El miedo tiene efectos individuales y colectivos que aún no han sido contrarrestados con efectivas intervenciones sociales, ni mucho explorados ni investigados a profundidad en esta nueva fase de violencia urbana que padece la capital antioqueña desde hace por lo menos seis años, pese a que sus expresiones son constantes y tienen una historia que no se puede desdeñar. Al respecto, Zygmunt Bauman advierte que “el espectro de las ‘calles inseguras’, que hiela la sangre y destruye los nervios, mantiene a la gente lejos de los espacios públicos y los disuade de buscar el arte y las habilidades que se requieren para participar en la vida pública”.

Lo que está en juego en la ciudad “más innovadora del mundo” es la solidez del tejido social, los lazos comunitarios y la vivencia plena de la ciudadanía en democracia. Son aberrantes las limitaciones que viven a diario la gente en sus barriadas, agobiadas por el poder que ejercen los grupos armados, y también aquellos que deben transitar por ellas en razón de sus trabajos, estudios, nexos familiares o simples actividades de ocio. La ineficiencia del Estado local ha convertido a Medellín en una ciudad desarticulada y fragmentada, en la que predominan pequeños grupos, de carácter mafioso, que han logrado constituirse en un poder alternativo.

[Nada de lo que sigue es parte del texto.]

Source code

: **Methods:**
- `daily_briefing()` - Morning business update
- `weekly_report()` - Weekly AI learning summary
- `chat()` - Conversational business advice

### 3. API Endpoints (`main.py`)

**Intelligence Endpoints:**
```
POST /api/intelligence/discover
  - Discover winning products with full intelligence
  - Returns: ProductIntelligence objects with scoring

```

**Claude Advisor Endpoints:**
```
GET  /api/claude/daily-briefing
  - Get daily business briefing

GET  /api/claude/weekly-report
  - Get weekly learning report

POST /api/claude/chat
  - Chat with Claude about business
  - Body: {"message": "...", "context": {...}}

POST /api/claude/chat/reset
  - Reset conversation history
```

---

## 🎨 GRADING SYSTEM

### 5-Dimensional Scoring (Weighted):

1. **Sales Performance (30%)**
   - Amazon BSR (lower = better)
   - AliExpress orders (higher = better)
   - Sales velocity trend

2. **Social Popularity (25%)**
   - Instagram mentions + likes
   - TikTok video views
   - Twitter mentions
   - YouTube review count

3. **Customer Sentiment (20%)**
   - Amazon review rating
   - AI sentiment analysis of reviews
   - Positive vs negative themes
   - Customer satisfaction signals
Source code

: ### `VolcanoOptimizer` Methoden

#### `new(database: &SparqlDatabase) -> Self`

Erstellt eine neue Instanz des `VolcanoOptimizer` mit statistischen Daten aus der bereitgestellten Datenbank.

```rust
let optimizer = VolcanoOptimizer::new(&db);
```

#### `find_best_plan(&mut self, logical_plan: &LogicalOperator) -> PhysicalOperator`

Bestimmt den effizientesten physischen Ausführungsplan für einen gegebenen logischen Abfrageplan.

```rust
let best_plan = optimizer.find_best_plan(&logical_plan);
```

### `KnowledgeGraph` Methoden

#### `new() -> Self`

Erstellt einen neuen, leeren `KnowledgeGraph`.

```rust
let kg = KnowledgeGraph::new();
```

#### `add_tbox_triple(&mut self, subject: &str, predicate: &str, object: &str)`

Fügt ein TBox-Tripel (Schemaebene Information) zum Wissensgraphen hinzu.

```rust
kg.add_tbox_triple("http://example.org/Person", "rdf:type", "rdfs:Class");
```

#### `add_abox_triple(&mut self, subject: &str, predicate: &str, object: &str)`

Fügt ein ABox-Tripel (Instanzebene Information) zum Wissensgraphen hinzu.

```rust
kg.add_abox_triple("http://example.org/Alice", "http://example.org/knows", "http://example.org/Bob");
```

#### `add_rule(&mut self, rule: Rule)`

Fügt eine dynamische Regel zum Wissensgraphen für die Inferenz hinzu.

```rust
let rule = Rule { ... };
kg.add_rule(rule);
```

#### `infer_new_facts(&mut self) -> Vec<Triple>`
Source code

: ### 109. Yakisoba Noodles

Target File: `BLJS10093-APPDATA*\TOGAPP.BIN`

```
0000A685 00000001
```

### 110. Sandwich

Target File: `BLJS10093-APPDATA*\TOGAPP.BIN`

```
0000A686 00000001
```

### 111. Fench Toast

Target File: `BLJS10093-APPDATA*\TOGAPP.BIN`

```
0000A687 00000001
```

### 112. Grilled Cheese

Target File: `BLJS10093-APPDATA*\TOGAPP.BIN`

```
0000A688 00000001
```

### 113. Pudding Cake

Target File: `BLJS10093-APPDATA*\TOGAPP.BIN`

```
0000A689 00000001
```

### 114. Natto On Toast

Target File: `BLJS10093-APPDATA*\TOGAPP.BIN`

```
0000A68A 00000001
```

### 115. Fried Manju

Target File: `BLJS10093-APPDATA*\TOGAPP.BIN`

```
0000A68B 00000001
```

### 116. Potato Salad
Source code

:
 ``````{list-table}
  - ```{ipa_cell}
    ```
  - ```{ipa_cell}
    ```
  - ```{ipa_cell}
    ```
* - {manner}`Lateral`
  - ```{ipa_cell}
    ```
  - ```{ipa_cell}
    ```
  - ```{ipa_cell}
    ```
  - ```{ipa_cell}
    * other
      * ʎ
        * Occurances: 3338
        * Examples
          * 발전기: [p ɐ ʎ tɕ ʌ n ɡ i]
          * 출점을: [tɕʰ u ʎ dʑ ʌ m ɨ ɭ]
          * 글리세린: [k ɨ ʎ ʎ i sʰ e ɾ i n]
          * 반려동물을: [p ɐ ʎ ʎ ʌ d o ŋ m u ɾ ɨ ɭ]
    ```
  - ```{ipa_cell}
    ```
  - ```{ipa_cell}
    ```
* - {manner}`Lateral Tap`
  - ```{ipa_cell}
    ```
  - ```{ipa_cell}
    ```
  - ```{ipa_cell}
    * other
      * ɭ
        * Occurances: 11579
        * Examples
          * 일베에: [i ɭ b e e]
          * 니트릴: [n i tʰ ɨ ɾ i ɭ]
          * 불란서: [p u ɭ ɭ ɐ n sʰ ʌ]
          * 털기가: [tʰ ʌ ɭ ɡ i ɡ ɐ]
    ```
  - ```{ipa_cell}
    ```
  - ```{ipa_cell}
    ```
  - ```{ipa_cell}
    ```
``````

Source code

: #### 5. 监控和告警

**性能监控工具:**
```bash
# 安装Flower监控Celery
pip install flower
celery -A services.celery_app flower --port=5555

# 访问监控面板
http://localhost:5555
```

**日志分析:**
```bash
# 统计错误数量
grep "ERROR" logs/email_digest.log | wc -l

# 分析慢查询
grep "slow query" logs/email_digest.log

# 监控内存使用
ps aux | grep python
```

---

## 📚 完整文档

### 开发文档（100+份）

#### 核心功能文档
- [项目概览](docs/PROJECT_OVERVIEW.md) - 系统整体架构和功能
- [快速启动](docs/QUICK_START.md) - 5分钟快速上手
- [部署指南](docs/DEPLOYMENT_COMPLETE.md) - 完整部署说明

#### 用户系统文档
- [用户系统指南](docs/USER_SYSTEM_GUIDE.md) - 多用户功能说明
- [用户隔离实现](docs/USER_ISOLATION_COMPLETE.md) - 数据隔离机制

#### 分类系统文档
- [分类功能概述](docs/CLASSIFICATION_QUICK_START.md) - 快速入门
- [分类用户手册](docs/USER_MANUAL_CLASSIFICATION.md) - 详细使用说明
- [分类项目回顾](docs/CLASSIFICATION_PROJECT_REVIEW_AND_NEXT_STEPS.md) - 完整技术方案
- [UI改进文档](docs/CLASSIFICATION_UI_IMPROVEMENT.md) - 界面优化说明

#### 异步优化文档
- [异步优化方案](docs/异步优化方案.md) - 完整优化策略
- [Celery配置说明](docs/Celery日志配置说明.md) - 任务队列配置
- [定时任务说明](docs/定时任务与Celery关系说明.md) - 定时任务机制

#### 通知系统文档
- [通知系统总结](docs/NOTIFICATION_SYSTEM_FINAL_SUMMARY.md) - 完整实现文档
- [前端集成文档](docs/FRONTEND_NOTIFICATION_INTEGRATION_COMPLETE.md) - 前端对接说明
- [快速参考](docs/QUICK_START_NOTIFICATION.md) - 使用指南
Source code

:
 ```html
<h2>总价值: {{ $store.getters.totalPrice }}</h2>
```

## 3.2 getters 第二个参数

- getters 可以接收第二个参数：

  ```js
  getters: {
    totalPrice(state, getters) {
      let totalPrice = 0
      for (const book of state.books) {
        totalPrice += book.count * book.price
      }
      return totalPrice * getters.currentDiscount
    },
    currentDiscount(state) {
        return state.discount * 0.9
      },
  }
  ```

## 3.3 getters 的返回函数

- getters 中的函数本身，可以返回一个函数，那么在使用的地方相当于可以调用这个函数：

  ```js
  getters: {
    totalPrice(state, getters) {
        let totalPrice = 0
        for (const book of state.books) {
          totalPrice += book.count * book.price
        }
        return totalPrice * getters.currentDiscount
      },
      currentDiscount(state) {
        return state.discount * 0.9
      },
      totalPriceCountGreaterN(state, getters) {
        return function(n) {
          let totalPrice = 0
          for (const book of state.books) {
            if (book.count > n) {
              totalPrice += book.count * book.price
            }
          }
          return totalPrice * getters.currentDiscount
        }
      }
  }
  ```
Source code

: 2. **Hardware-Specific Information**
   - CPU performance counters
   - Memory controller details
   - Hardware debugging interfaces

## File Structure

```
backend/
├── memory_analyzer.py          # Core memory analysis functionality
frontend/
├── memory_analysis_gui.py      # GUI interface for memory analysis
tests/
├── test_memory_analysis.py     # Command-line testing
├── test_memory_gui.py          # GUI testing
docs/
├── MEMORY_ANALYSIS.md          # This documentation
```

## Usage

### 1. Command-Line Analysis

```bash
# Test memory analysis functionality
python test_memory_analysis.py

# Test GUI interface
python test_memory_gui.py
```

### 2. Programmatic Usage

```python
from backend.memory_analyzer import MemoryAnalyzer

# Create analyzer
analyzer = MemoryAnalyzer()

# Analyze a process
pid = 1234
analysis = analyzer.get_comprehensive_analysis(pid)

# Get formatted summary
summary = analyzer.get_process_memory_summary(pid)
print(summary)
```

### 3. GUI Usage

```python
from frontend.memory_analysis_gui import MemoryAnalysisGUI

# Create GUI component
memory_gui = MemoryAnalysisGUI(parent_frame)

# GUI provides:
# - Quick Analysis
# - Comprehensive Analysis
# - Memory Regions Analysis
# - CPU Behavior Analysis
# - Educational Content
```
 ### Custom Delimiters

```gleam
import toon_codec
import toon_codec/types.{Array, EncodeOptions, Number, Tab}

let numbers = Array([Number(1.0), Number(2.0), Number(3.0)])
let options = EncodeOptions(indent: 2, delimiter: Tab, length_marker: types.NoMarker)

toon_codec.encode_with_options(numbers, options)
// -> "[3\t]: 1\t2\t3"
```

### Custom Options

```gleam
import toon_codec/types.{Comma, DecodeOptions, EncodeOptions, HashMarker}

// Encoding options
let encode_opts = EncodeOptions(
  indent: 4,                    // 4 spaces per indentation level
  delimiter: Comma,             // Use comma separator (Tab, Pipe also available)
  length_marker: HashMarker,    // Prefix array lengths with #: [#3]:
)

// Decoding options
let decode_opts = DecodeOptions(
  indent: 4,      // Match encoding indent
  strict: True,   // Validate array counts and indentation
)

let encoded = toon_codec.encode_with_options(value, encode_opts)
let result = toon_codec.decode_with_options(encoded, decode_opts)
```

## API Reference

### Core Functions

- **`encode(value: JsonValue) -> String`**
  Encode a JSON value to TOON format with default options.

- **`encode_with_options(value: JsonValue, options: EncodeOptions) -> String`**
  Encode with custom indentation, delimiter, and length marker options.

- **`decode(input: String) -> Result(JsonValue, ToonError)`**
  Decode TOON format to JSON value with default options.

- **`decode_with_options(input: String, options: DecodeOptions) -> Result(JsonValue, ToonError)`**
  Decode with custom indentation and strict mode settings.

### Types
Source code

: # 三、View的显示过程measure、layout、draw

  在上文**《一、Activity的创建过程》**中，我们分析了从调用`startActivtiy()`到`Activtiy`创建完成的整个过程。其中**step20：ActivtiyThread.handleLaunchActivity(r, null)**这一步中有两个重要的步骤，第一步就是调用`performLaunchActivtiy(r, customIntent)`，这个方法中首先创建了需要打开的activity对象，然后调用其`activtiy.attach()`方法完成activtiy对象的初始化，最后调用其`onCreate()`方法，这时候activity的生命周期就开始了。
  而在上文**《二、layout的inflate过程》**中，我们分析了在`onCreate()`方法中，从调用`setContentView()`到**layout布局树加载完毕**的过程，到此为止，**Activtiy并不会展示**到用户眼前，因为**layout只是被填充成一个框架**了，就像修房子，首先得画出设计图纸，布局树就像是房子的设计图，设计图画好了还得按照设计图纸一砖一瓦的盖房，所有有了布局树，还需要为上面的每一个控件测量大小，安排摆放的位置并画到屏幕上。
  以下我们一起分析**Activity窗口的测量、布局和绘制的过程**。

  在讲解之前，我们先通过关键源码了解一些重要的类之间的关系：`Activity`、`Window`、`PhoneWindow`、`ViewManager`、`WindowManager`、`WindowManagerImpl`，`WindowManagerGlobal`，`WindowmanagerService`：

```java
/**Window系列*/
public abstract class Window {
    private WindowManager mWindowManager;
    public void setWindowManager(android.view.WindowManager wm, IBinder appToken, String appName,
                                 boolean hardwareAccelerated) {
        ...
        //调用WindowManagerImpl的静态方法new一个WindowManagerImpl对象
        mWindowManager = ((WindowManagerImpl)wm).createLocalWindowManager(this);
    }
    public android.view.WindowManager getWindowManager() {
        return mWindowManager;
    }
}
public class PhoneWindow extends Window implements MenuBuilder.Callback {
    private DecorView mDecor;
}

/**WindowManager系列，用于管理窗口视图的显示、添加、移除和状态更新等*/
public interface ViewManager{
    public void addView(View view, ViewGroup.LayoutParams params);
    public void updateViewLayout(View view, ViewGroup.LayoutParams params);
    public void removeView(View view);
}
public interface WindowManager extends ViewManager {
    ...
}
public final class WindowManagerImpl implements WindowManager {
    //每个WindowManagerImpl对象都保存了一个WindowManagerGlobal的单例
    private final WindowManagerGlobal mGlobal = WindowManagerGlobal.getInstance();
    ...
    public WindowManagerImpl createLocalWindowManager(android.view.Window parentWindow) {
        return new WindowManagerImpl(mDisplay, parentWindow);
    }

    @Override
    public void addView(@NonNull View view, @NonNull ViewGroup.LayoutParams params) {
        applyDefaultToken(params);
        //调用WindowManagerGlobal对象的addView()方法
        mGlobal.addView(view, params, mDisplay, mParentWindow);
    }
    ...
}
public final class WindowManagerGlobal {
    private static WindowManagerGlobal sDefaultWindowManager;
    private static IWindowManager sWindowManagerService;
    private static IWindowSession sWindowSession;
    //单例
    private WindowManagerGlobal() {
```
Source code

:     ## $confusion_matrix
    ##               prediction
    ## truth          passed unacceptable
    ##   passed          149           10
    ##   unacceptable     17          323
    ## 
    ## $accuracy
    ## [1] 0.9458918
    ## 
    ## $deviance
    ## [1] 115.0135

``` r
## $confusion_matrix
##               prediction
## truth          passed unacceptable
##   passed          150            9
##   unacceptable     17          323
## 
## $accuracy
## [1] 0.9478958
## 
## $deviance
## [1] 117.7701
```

Los controles y la vigilancia ilegal que se imponen en esas zonas no están dados por las leyes sino por la autoridad alcanzada a través de la violencia. Hasta el momento no ha habido propuestas de política pública que intenten romper los imaginarios de poder que lastimosamente ha tenido que construir la gente para sobrevivir. Y así no lo quieran admitir las autoridades locales, regionales y nacionales, esos imaginarios se reforzaron cuando se legalizaron prácticas violentas a través del proceso de desmovilización y reinserción de los grupos paramilitares con fuerte presencia urbana. Medellín es un ejemplo de ello.

Angustia ver las imágenes de los pobladores del sector de La Loma, en San Cristóbal, cargando sobre sus hombros el trasteo ante la mirada impotente de soldados y policías, una prueba contundente del miedo provocado por los grupos armados ilegales entre las comunidades y del dominio y control territorial que ejercen, lo que demuestra que es superior a la presencia del Estado. Algo se ha hecho mal en esta ciudad que permitió semejante demostración de señorío.

La pregunta que surge entonces es ¿cómo derrotar el miedo? No basta con encarcelar a los integrantes de las bandas, pues se ha visto que otros surgen y toman esos puestos que quedan vacíos por acción de las autoridades. Masificar las acciones psicosociales, rescatar el espacio público, fortalecer las organizaciones sociales, intensificar intervenciones deportivas y culturales en los centros educativos y promover soluciones laborales a largo de plazo, serían parte de las soluciones. Lo extraño es que siendo la “ciudad más innovadora del mundo”, no se haya pensado en soluciones efectivas y de largo plazo, más allá de aumentan la tropa en los barrios, una solución simplista a los problemas estructurales que tiene Medellín.

* Periodista y docente universitario.